In its leaps and bounds, life is like a rompecabezas, a jigsaw puzzle that challenges us to fit the pieces into the picture proffered on the cover of the box. Experience and intuition help us in bringing the jigsaw puzzle to reality. Just as experience and intuition will help us bring the strands in the pillars of knowledge into a reality of the future.
In my early literary ventures, I was struck by a perception that all literature was related and could be envisioned in a literary field theory. In other words, Epics, for example, shared commonalities that sprung from the roots of different peoples navigating the rocks and shoals of life in their struggle for survival—thus in the weltanshauung of a people the literary need for a champion like Beowulf, Roland, Rodrigo, Gilgamesh, Odyseus, Orlando.
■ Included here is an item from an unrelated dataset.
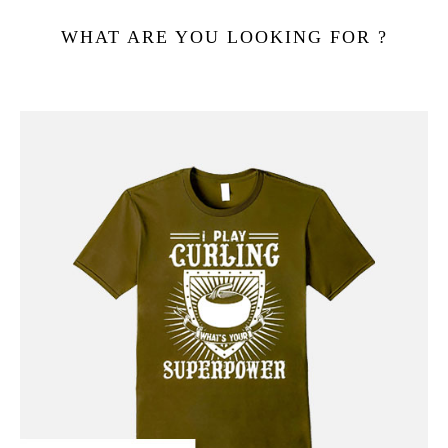
WHAT ARE YOU LOOKING FOR ?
The concept of a literary field theory has helped me to relay the meaning of literature to my students. The interrelatedness of literature not only makes me a better informed scholar but informs my scholarship and teaching.
I do not begrudge the advances of science, technology, engineering, and math, but neither should those disciplines begrudge the efforts to advance music, art, social sciences, and the humanities. The relationship should not be a dance macabre but a dance of discovering their respective g-spots. At the moment it appears that the objectives of STEM education are consonant with the objectives of MASSH education.
According to John L. Hall, Nobel Laureate in Physics, the academic concepts of STEM “are coupled with real-world lessons as students apply science, technology, engineering, and mathematics in contexts that make connections between school, community, work, and global enterprise” (“Respecting the Objectives of STEM education,” Honeywell Lecture, CETYS University, Mexicali, Mexico, November 8, 2011).The objectives of a MASSH education are also to help student make connections between school, community, work, and global enterprise.
My concern is not with the objectives but with the extremity of emphasis on STEM education. There is no doubt that we need a STEM trained workforce. My concern is that by obdurate emphasis on STEM education we don’t channel our workforce into a class cul-de-sac system of Brave New World. In the Nursery of Brave New World (Aldous Huxley, 1931) Delta infants are reprogrammed to dislike books and flowers. The Director of the nursery explains that this conditioning helps make Deltas docile. Not that this is likely with STEM education; just checking.